I am thankful for my wonderful friend at work who holds the most amazing Thanksgiving potluck at her house every year. She and a roommate started the tradition eleven years ago, and it's grown from a group of college friends to include work friends and their families. There were 71 people there this year. I'm so glad to have been invited, to meet again some really terrific friends of my friend, and to enjoy seeing again friends I met last year.

I'm thankful that my mom held her own Thanksgiving a few days early this year so that her kids could all be together. Well, all except MrG, who was frankly being a big jerk that day and stayed home to watch football. It was nice to eat on the fancy china and have our family Thanksgiving favorites after many years away from my mother's table. Thanksgiving with friends is one thing, but Thanksgiving with your mom and your kid brother can't be beat.

I'm thankful for the potluck we had at work. Mostly, I'm thankful to have a job. And I'm thankful to have a job in a company where they allow us to do things like throw a big lunch where everyone brings a dish and eats too much. The company buys the turkey, and we bring everything else. And it's all delicious, and we get to enjoy the people we work with for a few minutes in suspended reality.

And today, after four Thanksgiving meals in one week, I'm thankful to high heavens that I'm not eating turkey.

I'm thankful for the regular stuff - we have a house, when others around us are losing theirs. We have our marriage, a nearly ten year union that's not perfect, but is happier much more often than not. We have our health, and when that fails us, we have insurance to help us find it again. We have families we love, who love us in return.
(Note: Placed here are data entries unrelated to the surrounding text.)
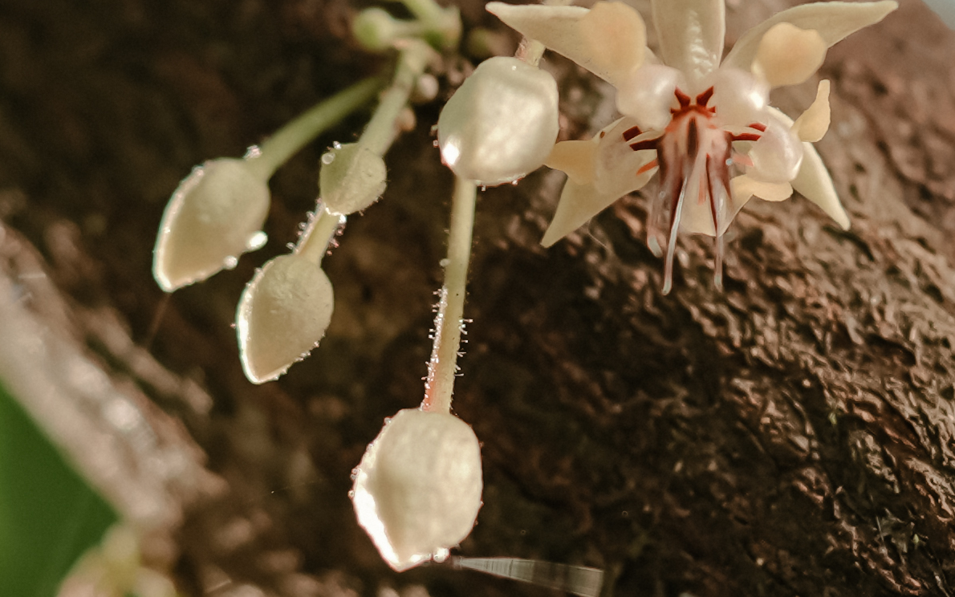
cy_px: 556
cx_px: 621
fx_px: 14056
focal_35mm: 540
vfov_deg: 2.4
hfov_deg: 3.9
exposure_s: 1/320
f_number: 2.8
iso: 200
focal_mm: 90
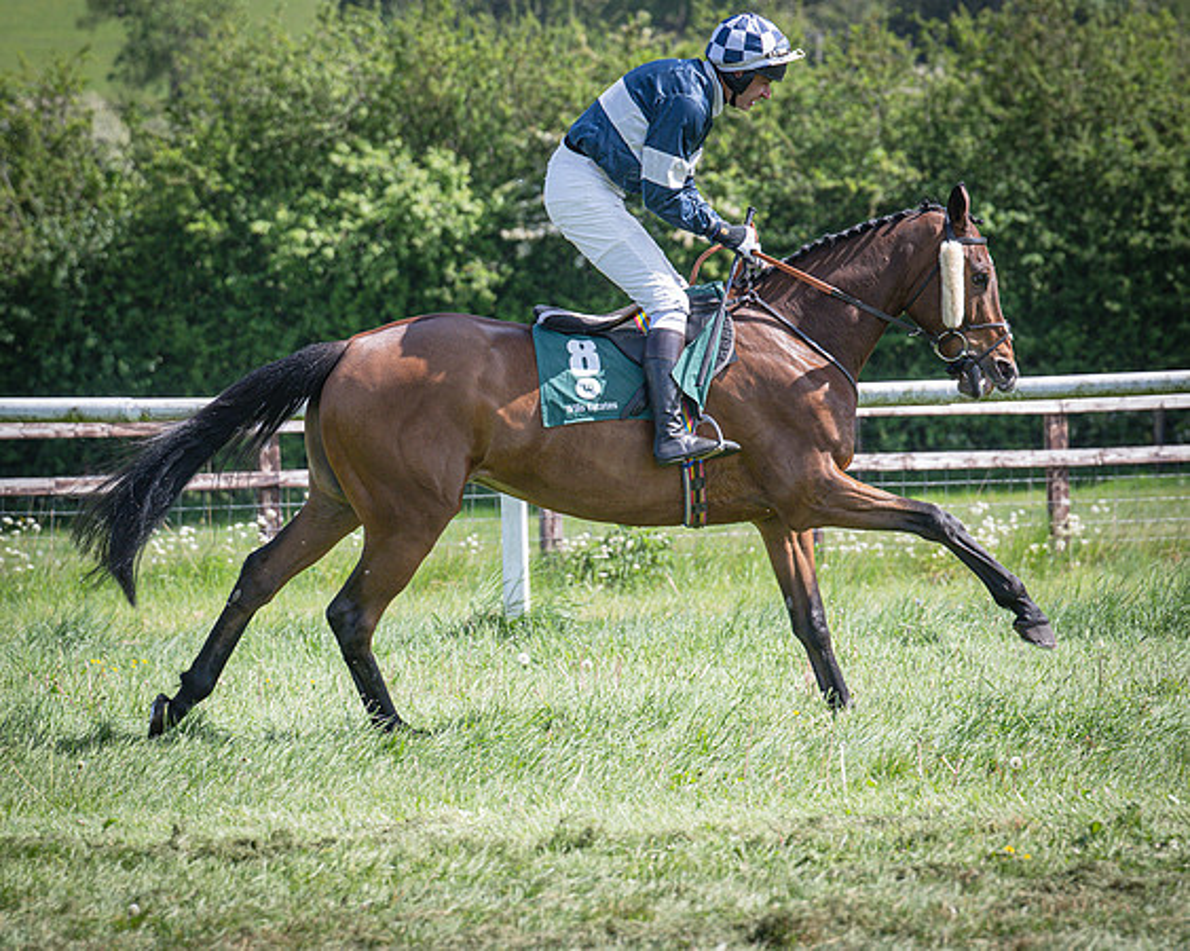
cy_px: 485
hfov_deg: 9.3
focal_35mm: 207
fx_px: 7303
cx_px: 563
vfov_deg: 7.5
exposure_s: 1/1600
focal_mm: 120
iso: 400
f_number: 4.5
We have friends we cherish, hobbies we enjoy, and the financial wherewithal to pretty much do what we want when we want.

We are so very blessed to have what we have when so many go without. In these times of economic uncertainty, it's comforting to have "the stuff" we have. But more important to me than "stuff" is what you cannot put a price tag on.

Several years ago, I tore a page out of a page-a-day calendar. I've held on to it for all this time because it spoke to me. The message on it said, "He who is not happy with what he has is not likely to be happy with what he would like to have."

And so, I am content with our 840-mile round trip for a visit to his parents a few times a year. And I'm content with my family and my friends and my stuff. I'm happy with what I have, and for that I am exceedingly grateful.